(About this exercise): Lay out every line of the records below as a Markdown table with two columns, Row and Line: Row gives the line's number and Line gives its text. Skip blank lines, and leave the pictures out of the table.

(Data in this exercise):
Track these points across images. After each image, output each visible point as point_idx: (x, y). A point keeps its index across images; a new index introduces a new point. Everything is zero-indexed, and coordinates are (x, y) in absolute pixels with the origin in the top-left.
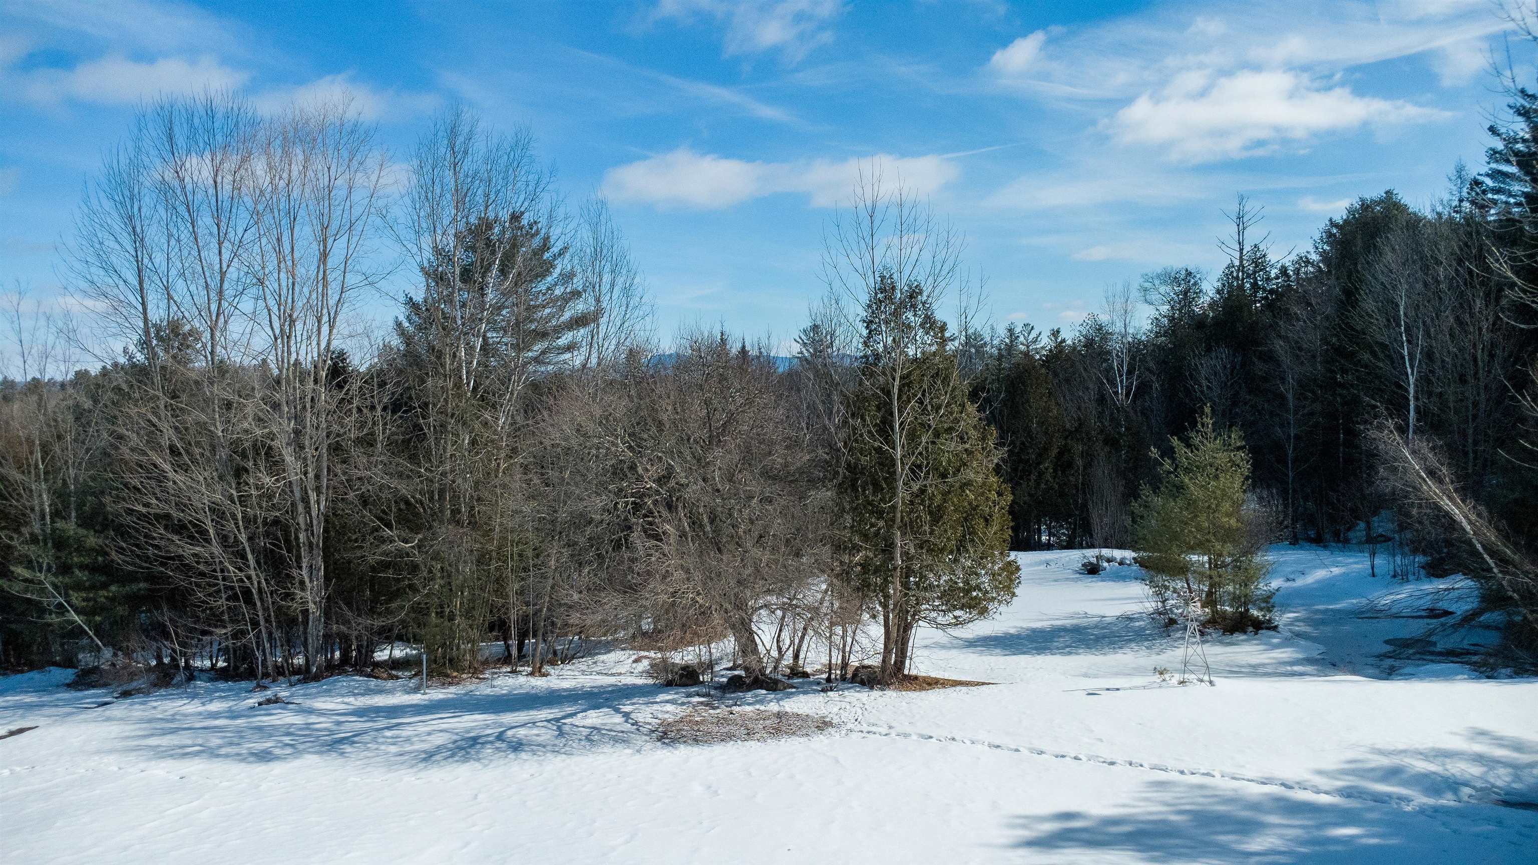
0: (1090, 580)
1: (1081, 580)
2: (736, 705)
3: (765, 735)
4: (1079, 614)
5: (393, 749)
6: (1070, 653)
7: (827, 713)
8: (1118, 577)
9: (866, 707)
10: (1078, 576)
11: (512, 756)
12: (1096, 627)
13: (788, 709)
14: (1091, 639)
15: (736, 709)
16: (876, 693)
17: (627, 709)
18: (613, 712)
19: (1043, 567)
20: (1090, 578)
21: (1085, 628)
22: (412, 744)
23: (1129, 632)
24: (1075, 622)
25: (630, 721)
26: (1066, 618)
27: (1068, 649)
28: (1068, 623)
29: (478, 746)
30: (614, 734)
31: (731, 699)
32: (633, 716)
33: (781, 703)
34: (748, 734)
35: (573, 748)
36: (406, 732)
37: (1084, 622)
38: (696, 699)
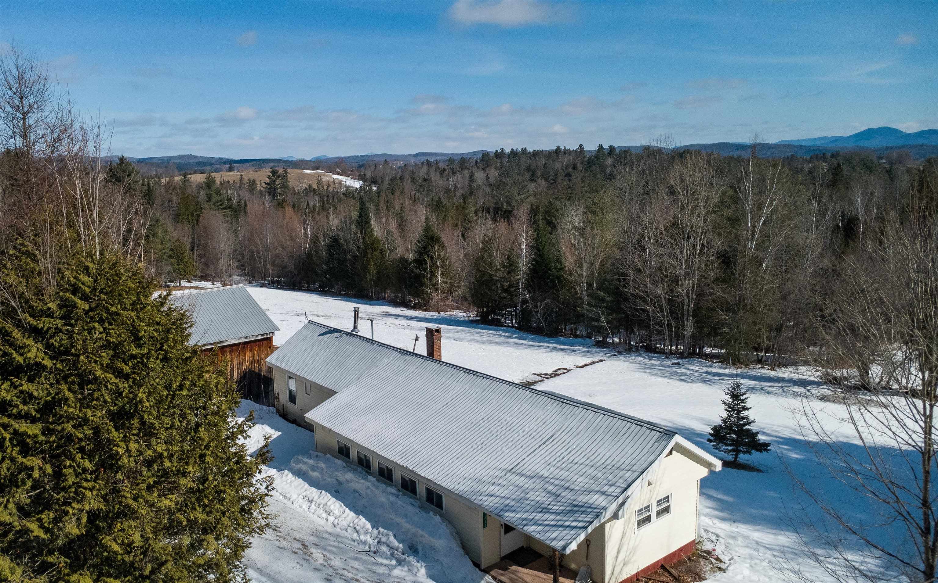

(Result of the exercise):
| Row | Line |
|---|---|
| 1 | Track these points across images. After each image, output each visible point as point_idx: (x, y). A point keeps its index across images; a new index introduces a new point. Everything is zero-indexed, and coordinates are (x, y) in absolute pixels with the origin in the top-left. |
| 2 | 0: (1090, 580) |
| 3 | 1: (1081, 580) |
| 4 | 2: (736, 705) |
| 5 | 3: (765, 735) |
| 6 | 4: (1079, 614) |
| 7 | 5: (393, 749) |
| 8 | 6: (1070, 653) |
| 9 | 7: (827, 713) |
| 10 | 8: (1118, 577) |
| 11 | 9: (866, 707) |
| 12 | 10: (1078, 576) |
| 13 | 11: (512, 756) |
| 14 | 12: (1096, 627) |
| 15 | 13: (788, 709) |
| 16 | 14: (1091, 639) |
| 17 | 15: (736, 709) |
| 18 | 16: (876, 693) |
| 19 | 17: (627, 709) |
| 20 | 18: (613, 712) |
| 21 | 19: (1043, 567) |
| 22 | 20: (1090, 578) |
| 23 | 21: (1085, 628) |
| 24 | 22: (412, 744) |
| 25 | 23: (1129, 632) |
| 26 | 24: (1075, 622) |
| 27 | 25: (630, 721) |
| 28 | 26: (1066, 618) |
| 29 | 27: (1068, 649) |
| 30 | 28: (1068, 623) |
| 31 | 29: (478, 746) |
| 32 | 30: (614, 734) |
| 33 | 31: (731, 699) |
| 34 | 32: (633, 716) |
| 35 | 33: (781, 703) |
| 36 | 34: (748, 734) |
| 37 | 35: (573, 748) |
| 38 | 36: (406, 732) |
| 39 | 37: (1084, 622) |
| 40 | 38: (696, 699) |